Activity ->
Please return the listing below exactly, without any of its pictures.

--- Dataset excerpt Enclosed Below ---

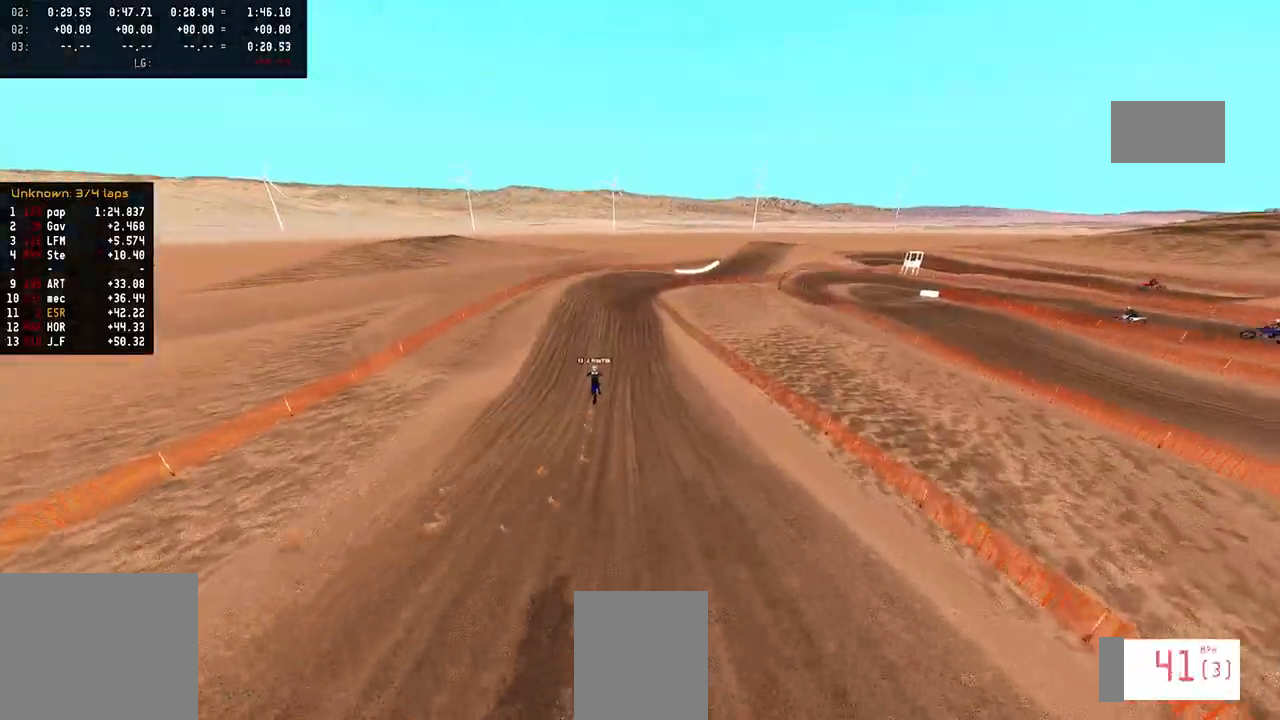
{"dt_ms": 500, "buttons": ["R2"], "left_stick": "left", "right_stick": "up", "events": [[233, "left_stick", "center"], [367, "left_stick", "left"]]}
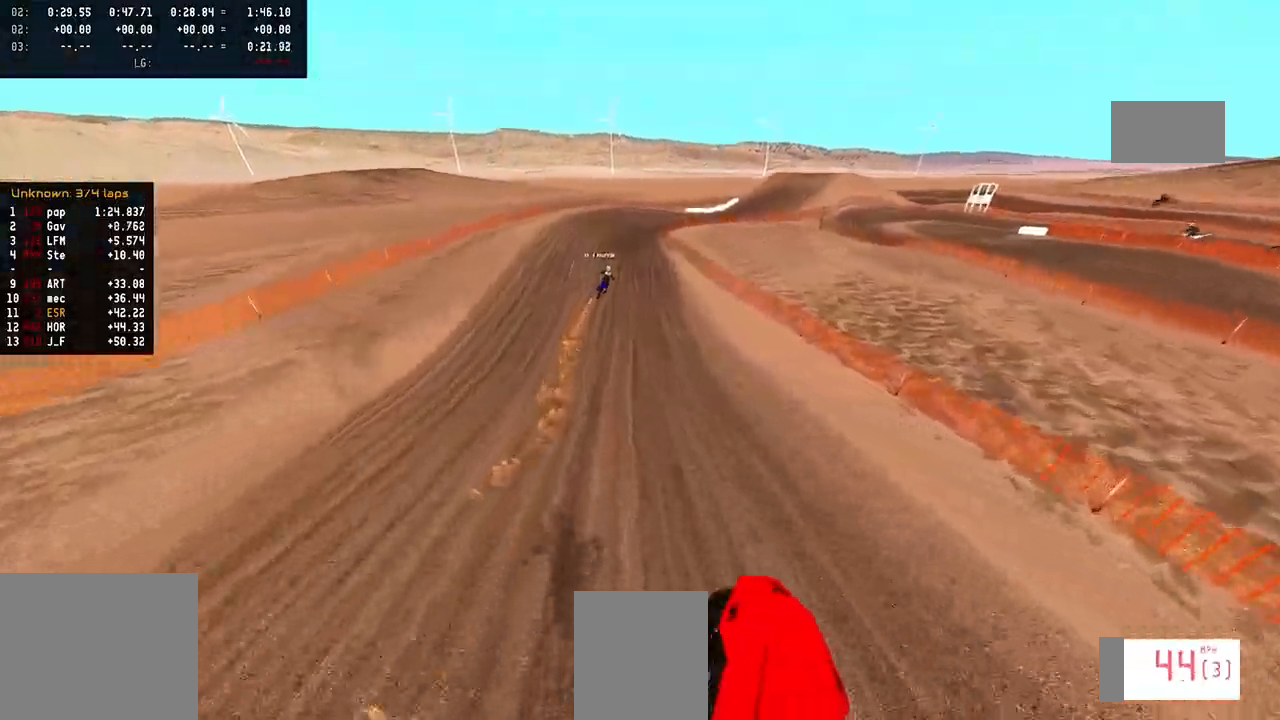
{"dt_ms": 500, "buttons": ["R2"], "left_stick": "left", "right_stick": "center", "events": [[100, "right_stick", "center"], [333, "R3", "down"], [417, "R3", "up"]]}
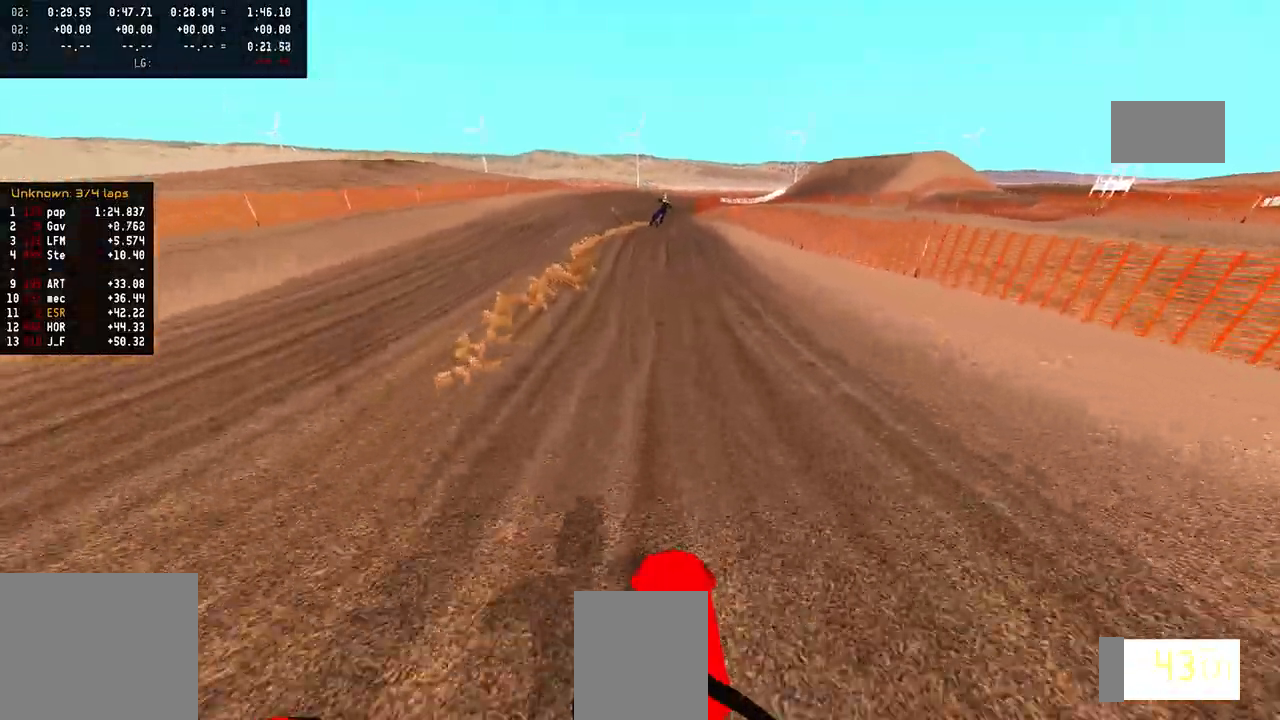
{"dt_ms": 500, "buttons": ["R2"], "left_stick": "center", "right_stick": "down", "events": [[183, "right_stick", "down"], [250, "left_stick", "center"]]}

--- End of Enclosed Dataset excerpt ---

Written answer ->
{"dt_ms": 500, "buttons": ["R2"], "left_stick": "left", "right_stick": "up", "events": [[233, "left_stick", "center"], [367, "left_stick", "left"]]}
{"dt_ms": 500, "buttons": ["R2"], "left_stick": "left", "right_stick": "center", "events": [[100, "right_stick", "center"], [333, "R3", "down"], [417, "R3", "up"]]}
{"dt_ms": 500, "buttons": ["R2"], "left_stick": "center", "right_stick": "down", "events": [[183, "right_stick", "down"], [250, "left_stick", "center"]]}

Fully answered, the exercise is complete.